Toda a ideia de "baseado em fatos reais" ainda é pouco madura em uma arte nova como o cinema. Até hoje, ela é a arte mais capaz de causar a assimilação com a realidade, então, mesmo que a trama do filme de O'Haver busque (na maior parte do tempo) falar da brutalidade do crime, a forma com que ele escolhe fazer isso é totalmente contraditória.
A toda hora eu lembrava de "A Abjeção", de Jacques Rivette, especialmente de uma frase: "o realismo absoluto, ou aquilo que pode tomar seu lugar no cinema, é aqui impossível; toda tentativa nessa direção é necessariamente inacabada ('logo imoral'), toda tentativa de reconstituição ou de ou de maquiagem derrisória e grotesca, toda aproximação tradicional do 'espetáculo' deriva do voyeurismo e da pornografia". É isso que senti vendo o diretor tentar replicar a tortura de Sylvia de maneira pretensamente realista, e, ainda por cima, de um modo que pudesse vender mais fácil, mudando diversos aspectos da história original para torná-la mais suportável ao público, e amenizando a culpa de alguns envolvidos, a fim de gerar uma empatia por eles, em prol da narrativa.
Assim, o apelo ao realismo acaba transformando um doloroso caso real em espetáculo. Com Megan is Missing, talvez seja até pior.

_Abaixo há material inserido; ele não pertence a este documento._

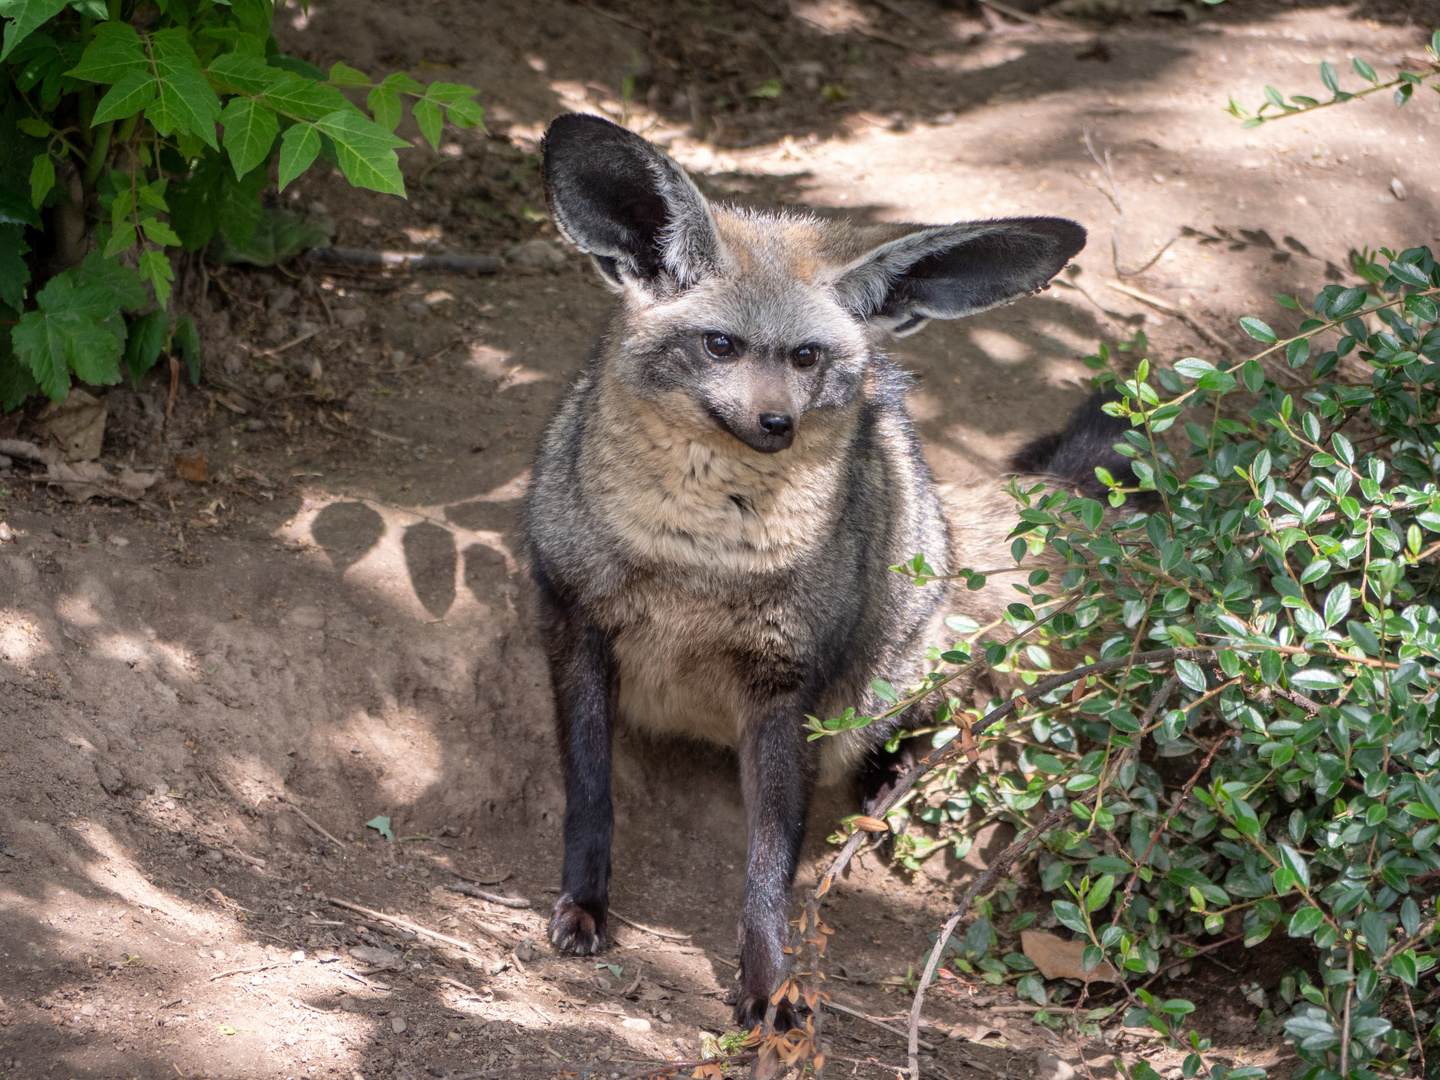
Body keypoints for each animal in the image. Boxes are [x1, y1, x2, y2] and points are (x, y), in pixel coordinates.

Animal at [521, 110, 1134, 1031]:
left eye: (808, 356)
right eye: (720, 345)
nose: (775, 423)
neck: (694, 562)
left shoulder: (790, 689)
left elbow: (769, 868)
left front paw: (767, 980)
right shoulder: (575, 624)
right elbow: (591, 798)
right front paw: (584, 908)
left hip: (890, 674)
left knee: (931, 721)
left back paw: (889, 794)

No filme de Michael Goi, há uma pretensão de conscientizar sobre os perigos que correm as crianças e adolescentes. Intencionalmente ou não, isso acaba se tornando um manto para esconder um retrato fetichista sobre o assunto. A narrativa passa por vários trechos de sexualização de adolescentes, um relato de abuso infantil com uma insinuação de que a vítima gostou e culmina em meia hora de exploração minuciosa de violências dos mais variados tipos contra uma menina de quatorze anos. Não é sobre conscientização, mas sobre uma doentia vontade de ver as atrizes, uma com dezessete anos à época das filmagens, que ocorreram em 2006 (não há informações sobre a idade da outra), em situações grotescas de sadismo sexual.
Essas duas produções são apenas sintomas de um problema muito maior: a visão de que a forma cinematográfica se submete ao conteúdo. Então, contar uma história e passar uma mensagem bastaria. Dizer que tortura e abuso são ruins bastaria. Mas não basta; a arte é maior do que isso, e quaisquer mensagens são inúteis se a forma a distorce, e pior ainda é quando a forma vai em direção a reafirmar aquilo que o filme pretendia repudiar. Respondendo àquela pergunta do início do texto, é isso que une Um Crime Americano e Megan is Missing, e pode ser resumido em pura abjeção.